[ABOUT THIS EXERCISE] Check each line of the records below for the string "lists", then state how many lines contain it, with no other output.

(Dataset entries)
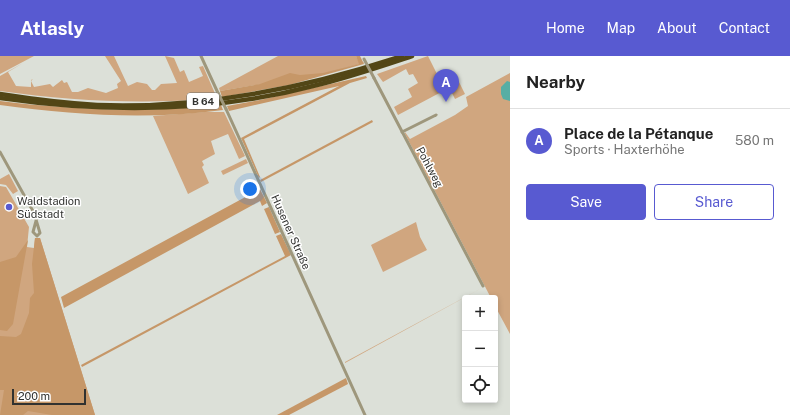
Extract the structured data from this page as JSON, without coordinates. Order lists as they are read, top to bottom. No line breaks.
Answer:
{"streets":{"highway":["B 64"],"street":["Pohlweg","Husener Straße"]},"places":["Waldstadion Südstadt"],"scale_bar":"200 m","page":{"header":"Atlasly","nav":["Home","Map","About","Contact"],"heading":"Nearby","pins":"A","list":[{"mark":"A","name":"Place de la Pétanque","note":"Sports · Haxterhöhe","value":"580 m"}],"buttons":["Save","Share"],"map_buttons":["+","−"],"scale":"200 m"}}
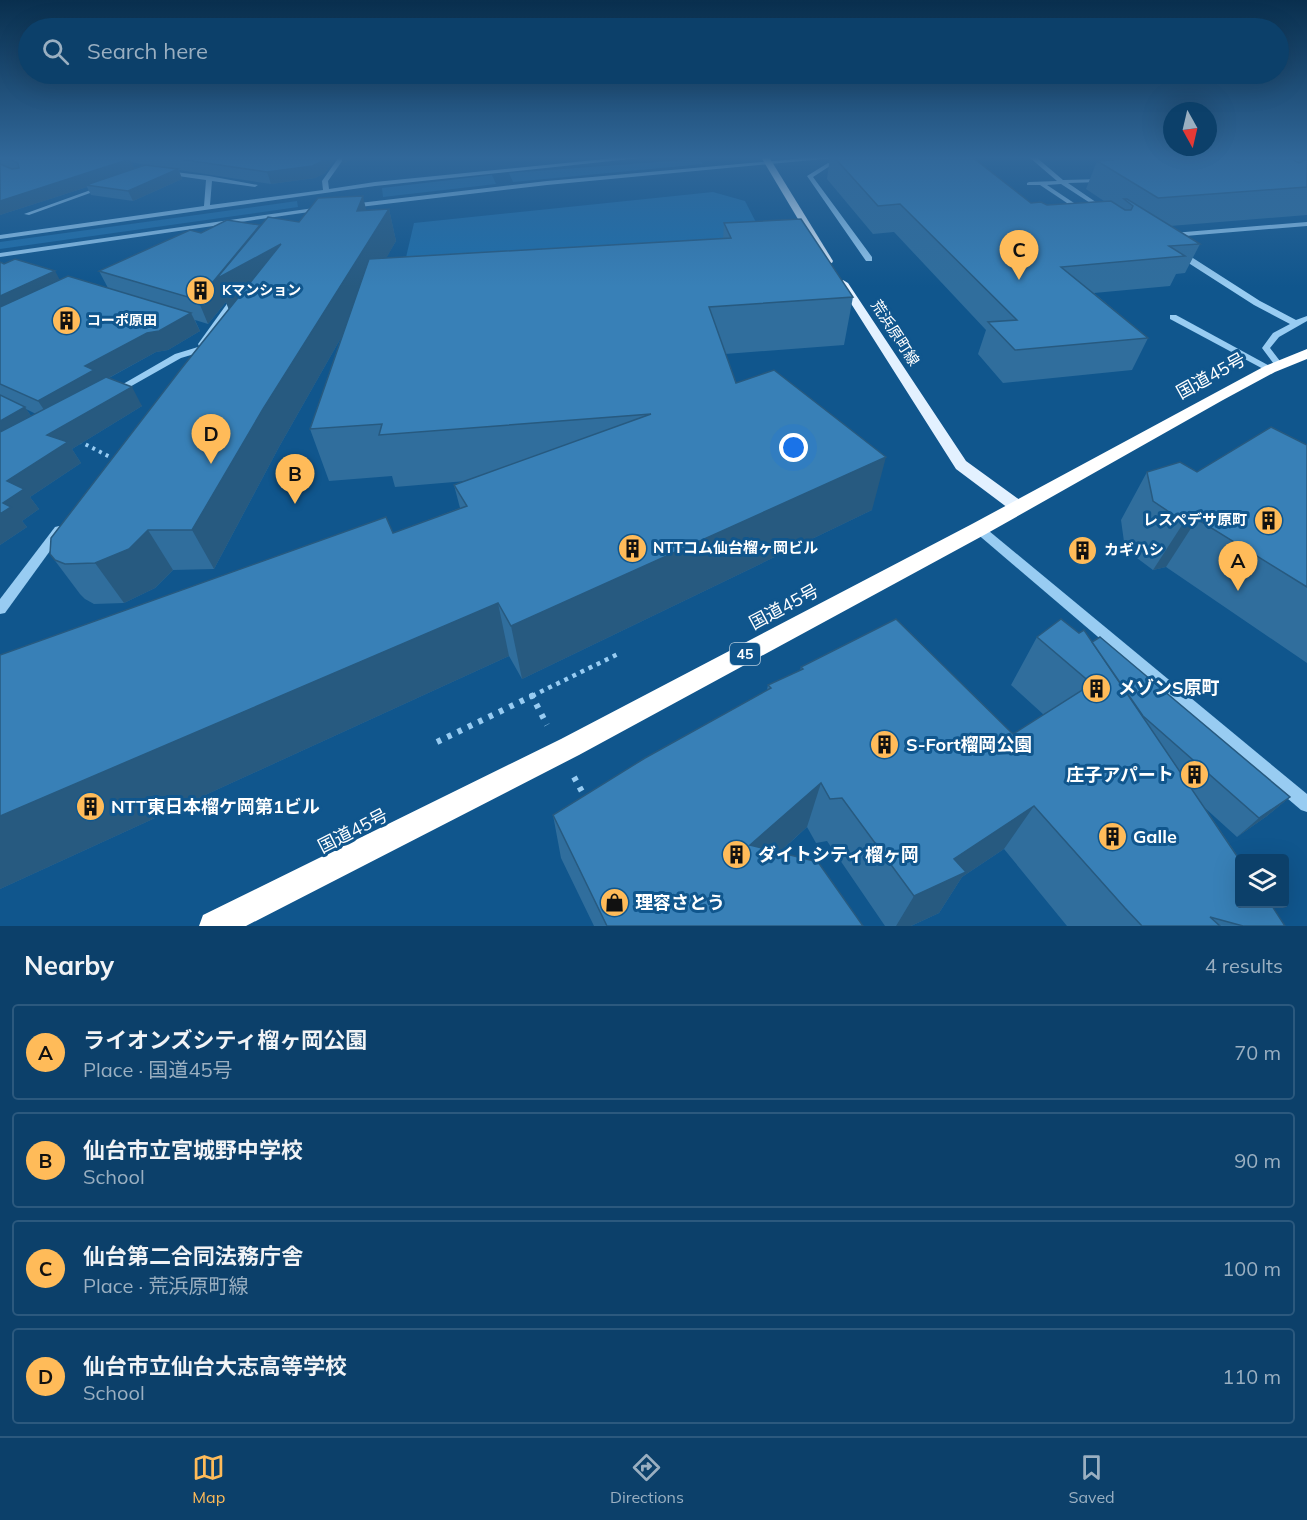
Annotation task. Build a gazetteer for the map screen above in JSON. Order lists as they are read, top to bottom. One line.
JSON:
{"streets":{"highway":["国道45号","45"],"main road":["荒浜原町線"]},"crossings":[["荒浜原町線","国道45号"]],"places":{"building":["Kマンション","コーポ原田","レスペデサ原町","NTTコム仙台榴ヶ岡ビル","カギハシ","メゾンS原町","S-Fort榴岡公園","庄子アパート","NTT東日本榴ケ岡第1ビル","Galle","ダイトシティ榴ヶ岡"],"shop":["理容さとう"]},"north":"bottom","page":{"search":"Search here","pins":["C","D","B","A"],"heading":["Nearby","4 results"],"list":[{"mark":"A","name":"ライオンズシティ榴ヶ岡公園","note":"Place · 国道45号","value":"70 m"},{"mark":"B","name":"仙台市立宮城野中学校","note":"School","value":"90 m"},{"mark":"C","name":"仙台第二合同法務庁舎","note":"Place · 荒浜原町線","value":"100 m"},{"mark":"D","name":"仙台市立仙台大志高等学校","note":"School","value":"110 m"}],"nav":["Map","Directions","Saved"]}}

[TASK SOLUTION] 2